South American weather remains a concern. Although the forecast shows light rain in southern parts on Brazil and Argentina over the weekend, there is little to no rain forecast for the next few weeks. The ongoing La Nina event isn’t expected to peak until January. Brazil’s plantings are estimated at 54% complete vs an average of 52%, but some will have to be replanted at some point.
BAGE reduced its soybean crop estimates for Argentina to 46.5mln t vs 49.5 mln t. It is estimated that 4% of the Argentinian crop has been planted vs 9% last year (13% average).
This overall bullish sentiment supported soybean prices and levels have continued to break contract highs.
US soybean sales have slowed.
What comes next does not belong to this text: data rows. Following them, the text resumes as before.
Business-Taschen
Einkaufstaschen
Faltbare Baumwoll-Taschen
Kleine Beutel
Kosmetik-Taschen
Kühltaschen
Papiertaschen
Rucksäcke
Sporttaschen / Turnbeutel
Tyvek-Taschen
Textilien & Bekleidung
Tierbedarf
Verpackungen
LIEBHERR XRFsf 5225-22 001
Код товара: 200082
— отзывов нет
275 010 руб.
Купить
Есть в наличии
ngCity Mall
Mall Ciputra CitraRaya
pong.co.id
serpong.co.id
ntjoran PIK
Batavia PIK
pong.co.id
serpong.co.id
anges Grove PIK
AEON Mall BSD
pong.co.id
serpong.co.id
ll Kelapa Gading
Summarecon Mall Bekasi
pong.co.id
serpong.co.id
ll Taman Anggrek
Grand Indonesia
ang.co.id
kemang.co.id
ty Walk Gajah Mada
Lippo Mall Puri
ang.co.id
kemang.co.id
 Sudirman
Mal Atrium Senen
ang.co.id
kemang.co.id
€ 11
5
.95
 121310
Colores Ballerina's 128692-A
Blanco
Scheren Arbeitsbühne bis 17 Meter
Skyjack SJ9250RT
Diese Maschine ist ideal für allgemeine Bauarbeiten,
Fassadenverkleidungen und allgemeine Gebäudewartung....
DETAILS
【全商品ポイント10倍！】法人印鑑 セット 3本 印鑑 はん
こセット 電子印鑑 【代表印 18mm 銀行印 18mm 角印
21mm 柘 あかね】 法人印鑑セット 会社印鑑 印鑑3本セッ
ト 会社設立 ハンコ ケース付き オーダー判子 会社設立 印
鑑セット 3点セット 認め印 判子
The USDA announced a sale of 123,000mt of US soybeans to an unknown for 20/21 delivery. But there is no action from China, which has been absent from the market since 15 October.
Meanwhile, veg oil prices continue to make new contract highs, with Malaysian palm oil hitting 8½ year highs.
Matif rapeseed made new highs after the USDA report before tracking sideways yesterday. Prices have ranged from €381.25 to the dizzy heights of €411.50 in a short space of time.
In the UK, prices have tracked EU levels higher, although they have been pressured slightly by sterling’s rally against the euro.